## [PROBLEM TO WORK ON]
Using the records that appear below, write out exactly the lines from the one with "List each element's" through the one with "Identify the document", keeping both end lines.

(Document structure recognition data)
BEGIN
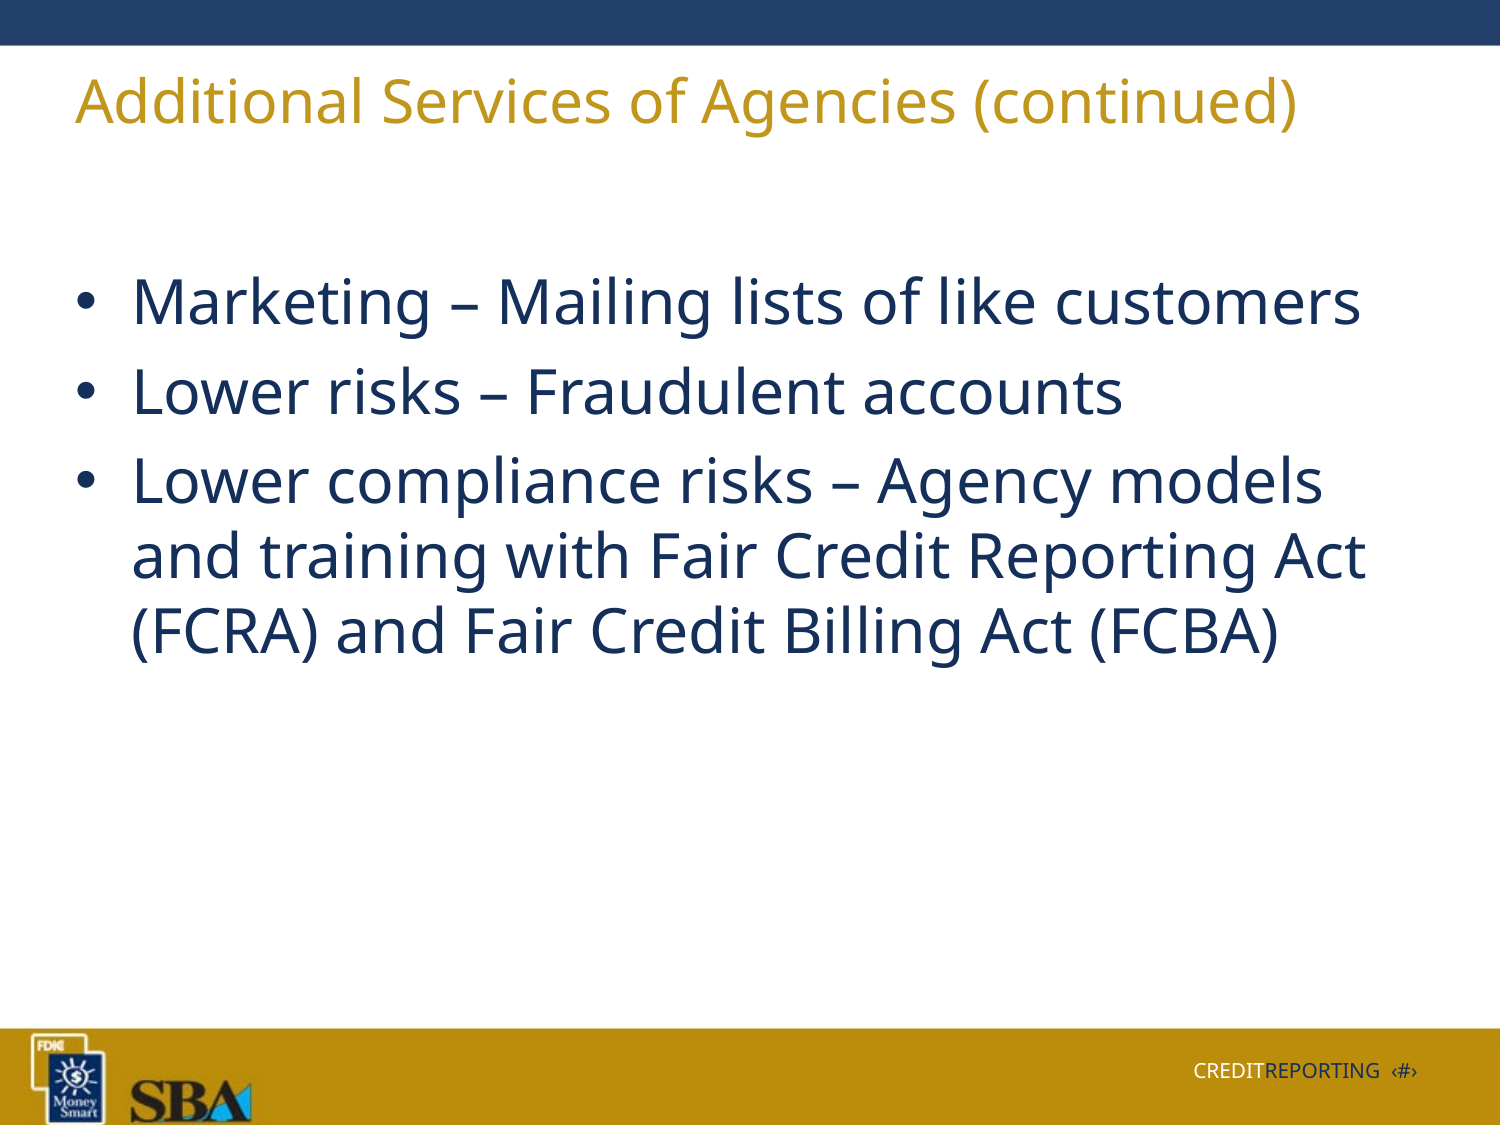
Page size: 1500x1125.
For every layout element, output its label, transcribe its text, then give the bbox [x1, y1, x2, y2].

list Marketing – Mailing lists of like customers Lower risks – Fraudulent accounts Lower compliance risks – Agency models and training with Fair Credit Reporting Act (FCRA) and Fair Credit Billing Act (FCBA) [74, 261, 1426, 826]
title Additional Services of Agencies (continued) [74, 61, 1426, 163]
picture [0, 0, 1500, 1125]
END
BEGIN
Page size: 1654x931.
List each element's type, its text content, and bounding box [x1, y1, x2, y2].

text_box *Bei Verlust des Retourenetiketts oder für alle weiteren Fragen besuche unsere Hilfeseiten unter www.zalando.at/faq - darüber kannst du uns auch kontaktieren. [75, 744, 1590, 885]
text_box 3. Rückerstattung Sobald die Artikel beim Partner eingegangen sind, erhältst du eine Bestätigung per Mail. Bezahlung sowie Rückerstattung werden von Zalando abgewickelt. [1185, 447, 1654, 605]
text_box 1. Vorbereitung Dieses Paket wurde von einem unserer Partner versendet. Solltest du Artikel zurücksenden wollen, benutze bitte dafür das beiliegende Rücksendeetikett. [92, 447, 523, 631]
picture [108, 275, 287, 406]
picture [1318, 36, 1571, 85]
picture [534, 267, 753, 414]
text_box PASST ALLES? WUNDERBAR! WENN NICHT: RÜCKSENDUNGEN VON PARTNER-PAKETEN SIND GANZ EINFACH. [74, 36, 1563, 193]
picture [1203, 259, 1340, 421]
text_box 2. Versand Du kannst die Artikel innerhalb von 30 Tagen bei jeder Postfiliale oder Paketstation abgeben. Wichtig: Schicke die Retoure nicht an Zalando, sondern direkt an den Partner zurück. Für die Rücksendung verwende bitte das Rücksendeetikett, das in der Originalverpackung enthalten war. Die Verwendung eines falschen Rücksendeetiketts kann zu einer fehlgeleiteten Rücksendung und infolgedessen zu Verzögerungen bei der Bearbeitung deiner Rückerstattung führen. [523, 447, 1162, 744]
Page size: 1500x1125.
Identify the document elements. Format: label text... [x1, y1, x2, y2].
END
## [ANSWER TO THE EXERCISE]
List each element's type, its text content, and bounding box [x1, y1, x2, y2].

text_box *Bei Verlust des Retourenetiketts oder für alle weiteren Fragen besuche unsere Hilfeseiten unter www.zalando.at/faq - darüber kannst du uns auch kontaktieren. [75, 744, 1590, 885]
text_box 3. Rückerstattung Sobald die Artikel beim Partner eingegangen sind, erhältst du eine Bestätigung per Mail. Bezahlung sowie Rückerstattung werden von Zalando abgewickelt. [1185, 447, 1654, 605]
text_box 1. Vorbereitung Dieses Paket wurde von einem unserer Partner versendet. Solltest du Artikel zurücksenden wollen, benutze bitte dafür das beiliegende Rücksendeetikett. [92, 447, 523, 631]
picture [108, 275, 287, 406]
picture [1318, 36, 1571, 85]
picture [534, 267, 753, 414]
text_box PASST ALLES? WUNDERBAR! WENN NICHT: RÜCKSENDUNGEN VON PARTNER-PAKETEN SIND GANZ EINFACH. [74, 36, 1563, 193]
picture [1203, 259, 1340, 421]
text_box 2. Versand Du kannst die Artikel innerhalb von 30 Tagen bei jeder Postfiliale oder Paketstation abgeben. Wichtig: Schicke die Retoure nicht an Zalando, sondern direkt an den Partner zurück. Für die Rücksendung verwende bitte das Rücksendeetikett, das in der Originalverpackung enthalten war. Die Verwendung eines falschen Rücksendeetiketts kann zu einer fehlgeleiteten Rücksendung und infolgedessen zu Verzögerungen bei der Bearbeitung deiner Rückerstattung führen. [523, 447, 1162, 744]
Page size: 1500x1125.
Identify the document elements. Format: label text... [x1, y1, x2, y2].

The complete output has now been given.